Mathematical modelling of growth and metabolism in anaerobic microbes : a thesis presented in partial fulfilment of the requirements for the degree of Doctor of Philosophy in Mathematics at Massey University, Palmerston North, New Zealand

Abstract

The growth rates of microbes can be thermodynamically limited by unfavourable ratios of energy substrates and end products. This thesis explored and expanded mathematical models that apply to a broad range of anaerobic microbes with different metabolisms, especially at low substrate to product ratios. The rates considered here fall into four categories based on how they are derived. Prima facie these rates are unrelated; however, for large concentrations of substrate they are in agreement. A new term based on the properties of the ATP synthase enzyme was added to a model derived from the Briggs-Haldane rate to allow the microbe to vary the energy required to produce ATP (∆GATP) at low substrate concentrations. Experimental data were used to show that different values of ∆GATP were better suited for predicting Kapp and Smin, substrate concentration values corresponding to half-maximal growth rate and growth shutoff, respectively. This term allowed growth to continue in challenging thermodynamic conditions by optimising ∆GATP to maximise the growth rate. When ∆GATP was considered variable between biologically relevant limits, the model predicted the measured Kapp and Smin values from the dataset. Results from the model were compared with experimental data reported at multiple times as growth occurs. The results agreed qualitatively for batch cultures with and without thermodynamic inhibition. The model produced results that were consistent with experimental data for a continuous culture for two strains of microbe.
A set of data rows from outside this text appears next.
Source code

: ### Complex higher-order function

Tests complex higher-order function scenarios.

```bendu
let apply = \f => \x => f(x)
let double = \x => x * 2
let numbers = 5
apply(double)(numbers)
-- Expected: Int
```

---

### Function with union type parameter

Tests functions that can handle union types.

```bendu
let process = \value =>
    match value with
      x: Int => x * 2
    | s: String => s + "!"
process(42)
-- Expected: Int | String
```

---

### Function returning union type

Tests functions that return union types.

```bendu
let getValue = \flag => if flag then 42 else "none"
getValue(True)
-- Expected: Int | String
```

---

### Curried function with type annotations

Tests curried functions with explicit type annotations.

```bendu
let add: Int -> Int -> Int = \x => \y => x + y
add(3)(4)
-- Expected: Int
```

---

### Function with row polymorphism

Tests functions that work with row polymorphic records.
In addition, it was adapted for modelling direct competition between the two strains which compete for the same energy substrate. Modelling this competition identified conditions for stable coexistence, a result that has yet to be shown analytically. Different approaches for modelling metabolisms where multiple substrates are simultaneously required to produce ATP were explored, with a focus on four variations of an analogy between microbes and enzymes. This analysis identified several rates that may have applications in different situations, and also identified a derivation for a widely-used empirical rate as a special case. An extension of a rate based on statistical mechanics to multiple substrates also showed promise.